##### Excerpt
Britain’s blue plaques–or how to make history snooze-worthy

Britain isn’t short on history, and it isn’t short of the impulse to celebrate it. Or at least some of it. The part of it that fits the dominant narrative, whatever that is at the moment. One of the least effective ways it’s found is the blue plaque scheme, which attaches–yes, you guessed it–blue plaques to walls commemorating people you may or may not have heard of. 

To learn more about this fascinating project, let’s quote Historic England, one of the assorted organizations that run the scheme: It “celebrates people from all walks of life who have made a significant contribution to human welfare or happiness; and/or have made an exceptional impact in their field, community or on society at large.”  

English Heritage, on the other hand, which runs the scheme in London, has it celebrating “the links between notable figures of the past and the buildings in which they lived and worked.”

We won’t get in between those two explanations. They can settle their differences in whatever way they find fitting.
##########
##### Excerpted data
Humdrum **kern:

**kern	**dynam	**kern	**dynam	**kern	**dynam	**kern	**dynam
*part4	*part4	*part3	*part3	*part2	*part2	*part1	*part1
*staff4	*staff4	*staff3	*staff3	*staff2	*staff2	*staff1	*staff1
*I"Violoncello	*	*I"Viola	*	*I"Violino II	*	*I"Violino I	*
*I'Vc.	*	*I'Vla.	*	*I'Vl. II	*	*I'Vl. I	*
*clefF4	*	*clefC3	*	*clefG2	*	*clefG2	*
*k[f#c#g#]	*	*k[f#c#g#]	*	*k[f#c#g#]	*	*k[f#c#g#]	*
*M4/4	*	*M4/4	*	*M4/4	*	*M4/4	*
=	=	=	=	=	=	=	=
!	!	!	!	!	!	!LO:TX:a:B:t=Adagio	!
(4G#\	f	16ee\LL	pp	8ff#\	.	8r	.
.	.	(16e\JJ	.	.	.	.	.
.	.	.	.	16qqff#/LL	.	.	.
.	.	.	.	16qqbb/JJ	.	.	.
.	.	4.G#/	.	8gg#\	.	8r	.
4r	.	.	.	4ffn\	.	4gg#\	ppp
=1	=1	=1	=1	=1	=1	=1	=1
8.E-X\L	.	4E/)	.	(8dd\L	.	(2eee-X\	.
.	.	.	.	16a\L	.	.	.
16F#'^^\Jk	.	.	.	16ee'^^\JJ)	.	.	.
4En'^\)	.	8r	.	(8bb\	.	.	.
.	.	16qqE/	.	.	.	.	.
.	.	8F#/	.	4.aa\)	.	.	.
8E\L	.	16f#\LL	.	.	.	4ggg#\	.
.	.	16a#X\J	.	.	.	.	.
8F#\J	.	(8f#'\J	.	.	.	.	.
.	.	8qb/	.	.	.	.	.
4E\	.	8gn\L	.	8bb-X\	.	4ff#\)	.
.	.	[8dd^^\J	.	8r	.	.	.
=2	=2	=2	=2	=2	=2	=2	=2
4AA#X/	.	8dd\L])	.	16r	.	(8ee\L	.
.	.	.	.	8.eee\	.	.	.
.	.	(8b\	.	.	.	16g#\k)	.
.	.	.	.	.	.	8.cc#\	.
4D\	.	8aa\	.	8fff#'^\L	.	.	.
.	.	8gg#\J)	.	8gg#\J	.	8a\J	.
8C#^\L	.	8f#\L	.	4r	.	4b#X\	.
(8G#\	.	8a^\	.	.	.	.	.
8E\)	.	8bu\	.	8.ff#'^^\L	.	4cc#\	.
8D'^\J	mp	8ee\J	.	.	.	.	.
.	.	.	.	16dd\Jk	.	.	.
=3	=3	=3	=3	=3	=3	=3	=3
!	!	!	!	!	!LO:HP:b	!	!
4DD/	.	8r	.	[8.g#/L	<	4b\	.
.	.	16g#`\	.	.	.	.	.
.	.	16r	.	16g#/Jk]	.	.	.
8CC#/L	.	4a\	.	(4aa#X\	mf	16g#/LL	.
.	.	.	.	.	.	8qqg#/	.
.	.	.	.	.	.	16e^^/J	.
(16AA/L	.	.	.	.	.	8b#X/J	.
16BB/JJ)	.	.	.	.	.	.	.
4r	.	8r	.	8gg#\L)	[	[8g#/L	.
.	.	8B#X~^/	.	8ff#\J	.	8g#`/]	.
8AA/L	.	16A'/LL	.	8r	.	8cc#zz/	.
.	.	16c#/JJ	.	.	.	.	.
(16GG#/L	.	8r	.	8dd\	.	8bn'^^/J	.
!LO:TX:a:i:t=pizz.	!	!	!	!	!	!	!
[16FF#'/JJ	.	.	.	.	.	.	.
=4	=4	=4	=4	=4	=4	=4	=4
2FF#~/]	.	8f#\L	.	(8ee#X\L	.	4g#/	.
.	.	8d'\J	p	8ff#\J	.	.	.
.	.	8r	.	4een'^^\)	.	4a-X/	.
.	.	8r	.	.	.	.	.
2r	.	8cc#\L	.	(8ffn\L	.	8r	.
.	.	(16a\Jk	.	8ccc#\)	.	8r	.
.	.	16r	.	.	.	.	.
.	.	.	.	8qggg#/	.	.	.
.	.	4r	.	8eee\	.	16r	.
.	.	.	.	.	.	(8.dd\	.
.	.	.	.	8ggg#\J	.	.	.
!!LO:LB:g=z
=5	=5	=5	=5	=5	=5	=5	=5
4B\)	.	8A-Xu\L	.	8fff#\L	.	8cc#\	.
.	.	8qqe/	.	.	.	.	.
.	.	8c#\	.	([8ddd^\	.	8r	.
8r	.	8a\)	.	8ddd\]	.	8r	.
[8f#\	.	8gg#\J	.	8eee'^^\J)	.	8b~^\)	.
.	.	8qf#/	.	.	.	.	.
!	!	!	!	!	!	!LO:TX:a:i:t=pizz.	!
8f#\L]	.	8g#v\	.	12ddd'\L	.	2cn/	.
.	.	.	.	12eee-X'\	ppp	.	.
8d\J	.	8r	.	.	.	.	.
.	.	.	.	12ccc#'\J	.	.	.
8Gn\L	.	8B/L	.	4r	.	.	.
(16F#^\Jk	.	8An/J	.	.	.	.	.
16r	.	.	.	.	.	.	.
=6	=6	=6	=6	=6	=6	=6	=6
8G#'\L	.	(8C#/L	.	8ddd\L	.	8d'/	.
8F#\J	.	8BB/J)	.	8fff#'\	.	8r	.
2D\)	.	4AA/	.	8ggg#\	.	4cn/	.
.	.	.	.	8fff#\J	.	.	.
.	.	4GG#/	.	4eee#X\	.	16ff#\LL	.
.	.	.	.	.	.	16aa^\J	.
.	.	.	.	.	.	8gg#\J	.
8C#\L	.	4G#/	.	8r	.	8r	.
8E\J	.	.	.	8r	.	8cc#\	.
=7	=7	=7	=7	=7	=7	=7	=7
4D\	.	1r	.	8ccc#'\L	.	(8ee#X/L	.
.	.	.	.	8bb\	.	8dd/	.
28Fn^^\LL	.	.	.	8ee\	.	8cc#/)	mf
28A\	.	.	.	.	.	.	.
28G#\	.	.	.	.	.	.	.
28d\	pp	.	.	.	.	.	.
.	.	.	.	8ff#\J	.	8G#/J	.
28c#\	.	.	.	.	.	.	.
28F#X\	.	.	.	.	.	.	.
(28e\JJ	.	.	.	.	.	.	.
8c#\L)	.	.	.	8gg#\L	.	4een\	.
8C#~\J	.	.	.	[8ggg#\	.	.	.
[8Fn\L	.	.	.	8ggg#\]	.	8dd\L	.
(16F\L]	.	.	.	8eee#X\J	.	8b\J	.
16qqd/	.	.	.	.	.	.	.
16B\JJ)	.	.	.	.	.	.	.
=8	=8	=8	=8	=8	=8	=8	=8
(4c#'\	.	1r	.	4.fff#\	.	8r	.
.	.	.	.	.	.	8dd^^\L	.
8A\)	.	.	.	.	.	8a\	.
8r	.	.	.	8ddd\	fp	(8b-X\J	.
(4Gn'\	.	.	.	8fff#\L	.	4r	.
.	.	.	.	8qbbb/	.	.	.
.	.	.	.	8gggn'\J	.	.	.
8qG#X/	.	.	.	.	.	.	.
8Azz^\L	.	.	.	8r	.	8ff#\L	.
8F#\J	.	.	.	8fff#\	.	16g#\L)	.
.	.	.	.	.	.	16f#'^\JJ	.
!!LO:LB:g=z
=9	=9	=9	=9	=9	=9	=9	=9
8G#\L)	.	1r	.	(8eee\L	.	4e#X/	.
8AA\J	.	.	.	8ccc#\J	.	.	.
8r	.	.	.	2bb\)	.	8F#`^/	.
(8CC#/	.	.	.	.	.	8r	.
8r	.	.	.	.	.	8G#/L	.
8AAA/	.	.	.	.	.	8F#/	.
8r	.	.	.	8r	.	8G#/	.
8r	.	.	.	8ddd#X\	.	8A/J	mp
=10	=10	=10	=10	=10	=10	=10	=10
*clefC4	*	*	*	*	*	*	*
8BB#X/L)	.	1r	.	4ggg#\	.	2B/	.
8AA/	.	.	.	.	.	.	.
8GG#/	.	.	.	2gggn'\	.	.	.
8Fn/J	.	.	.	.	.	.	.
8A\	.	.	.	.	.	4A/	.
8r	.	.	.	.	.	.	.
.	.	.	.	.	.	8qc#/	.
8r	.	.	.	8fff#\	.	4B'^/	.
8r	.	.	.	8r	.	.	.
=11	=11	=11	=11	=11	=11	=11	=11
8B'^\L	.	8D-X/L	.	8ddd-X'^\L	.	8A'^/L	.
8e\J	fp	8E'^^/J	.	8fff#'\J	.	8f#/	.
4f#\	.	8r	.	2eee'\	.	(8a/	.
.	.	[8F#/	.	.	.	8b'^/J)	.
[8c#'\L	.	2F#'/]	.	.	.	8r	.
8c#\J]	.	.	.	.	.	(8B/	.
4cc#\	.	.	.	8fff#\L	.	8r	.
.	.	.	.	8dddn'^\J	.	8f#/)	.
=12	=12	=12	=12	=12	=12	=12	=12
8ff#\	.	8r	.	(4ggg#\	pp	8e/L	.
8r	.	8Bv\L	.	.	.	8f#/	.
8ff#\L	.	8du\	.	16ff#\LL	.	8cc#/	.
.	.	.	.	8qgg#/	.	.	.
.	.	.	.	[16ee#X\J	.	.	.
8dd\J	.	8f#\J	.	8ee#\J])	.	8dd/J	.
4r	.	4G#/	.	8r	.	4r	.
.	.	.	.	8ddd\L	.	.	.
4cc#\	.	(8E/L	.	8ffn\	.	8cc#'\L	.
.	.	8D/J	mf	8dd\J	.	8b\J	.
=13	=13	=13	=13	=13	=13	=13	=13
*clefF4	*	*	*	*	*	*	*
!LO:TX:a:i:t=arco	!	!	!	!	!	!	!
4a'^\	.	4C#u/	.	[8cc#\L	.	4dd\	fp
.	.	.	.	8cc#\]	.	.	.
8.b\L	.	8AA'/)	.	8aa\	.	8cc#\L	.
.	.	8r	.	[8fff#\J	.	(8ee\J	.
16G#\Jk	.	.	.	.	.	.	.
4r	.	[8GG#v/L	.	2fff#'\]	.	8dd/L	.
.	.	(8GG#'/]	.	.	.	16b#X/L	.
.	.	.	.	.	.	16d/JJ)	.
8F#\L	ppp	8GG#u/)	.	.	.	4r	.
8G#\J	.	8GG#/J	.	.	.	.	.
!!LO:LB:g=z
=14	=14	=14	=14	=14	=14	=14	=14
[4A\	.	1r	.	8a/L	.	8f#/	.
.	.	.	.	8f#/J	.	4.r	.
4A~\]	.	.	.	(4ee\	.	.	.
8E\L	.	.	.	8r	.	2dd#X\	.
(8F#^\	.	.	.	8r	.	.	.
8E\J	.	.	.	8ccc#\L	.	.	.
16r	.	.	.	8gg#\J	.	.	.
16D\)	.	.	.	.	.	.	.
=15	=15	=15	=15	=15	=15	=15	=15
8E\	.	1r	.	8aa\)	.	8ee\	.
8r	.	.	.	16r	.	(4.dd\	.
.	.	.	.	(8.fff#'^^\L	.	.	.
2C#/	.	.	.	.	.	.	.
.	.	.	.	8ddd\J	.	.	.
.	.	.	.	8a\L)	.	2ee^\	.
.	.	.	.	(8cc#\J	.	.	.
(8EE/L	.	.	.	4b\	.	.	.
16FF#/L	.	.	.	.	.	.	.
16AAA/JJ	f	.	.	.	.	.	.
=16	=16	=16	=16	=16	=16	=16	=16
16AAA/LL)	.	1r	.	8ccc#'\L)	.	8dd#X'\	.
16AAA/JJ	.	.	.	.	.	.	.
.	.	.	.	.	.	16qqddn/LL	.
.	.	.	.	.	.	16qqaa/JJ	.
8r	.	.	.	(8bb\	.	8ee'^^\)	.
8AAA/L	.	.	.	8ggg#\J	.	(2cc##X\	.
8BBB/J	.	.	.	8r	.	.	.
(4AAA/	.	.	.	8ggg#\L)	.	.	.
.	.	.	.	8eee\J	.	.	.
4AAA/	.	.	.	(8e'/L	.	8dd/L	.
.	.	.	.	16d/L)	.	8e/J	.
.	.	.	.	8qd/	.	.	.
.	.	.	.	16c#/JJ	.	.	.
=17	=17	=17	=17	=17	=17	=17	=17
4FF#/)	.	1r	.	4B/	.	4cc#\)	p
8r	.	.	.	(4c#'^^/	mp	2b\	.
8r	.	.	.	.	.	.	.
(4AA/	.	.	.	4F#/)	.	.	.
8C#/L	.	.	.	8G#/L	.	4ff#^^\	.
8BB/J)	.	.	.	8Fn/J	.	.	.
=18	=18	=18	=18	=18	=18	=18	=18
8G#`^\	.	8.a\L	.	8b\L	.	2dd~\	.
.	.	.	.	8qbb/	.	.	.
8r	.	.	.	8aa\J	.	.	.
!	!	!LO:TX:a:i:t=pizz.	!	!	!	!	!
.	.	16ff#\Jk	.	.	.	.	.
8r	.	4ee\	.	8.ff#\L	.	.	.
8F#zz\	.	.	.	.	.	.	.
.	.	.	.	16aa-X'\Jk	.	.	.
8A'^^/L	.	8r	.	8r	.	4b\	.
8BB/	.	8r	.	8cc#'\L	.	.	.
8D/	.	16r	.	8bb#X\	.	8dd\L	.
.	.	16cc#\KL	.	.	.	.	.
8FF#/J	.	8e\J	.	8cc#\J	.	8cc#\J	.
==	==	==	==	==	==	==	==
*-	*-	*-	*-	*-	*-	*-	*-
##########
* **Tasks**:
1. Which organization runs the scheme in London, according to the blue plaques article?
2. The blue plaques article quotes Historic England on the people the scheme celebrates. List every area it names in which such people may have made an exceptional impact.
The records were drawn from a separate source.

* **Per-task answers**:
1. English Heritage

2.
- Their field
- Their community
- Society at large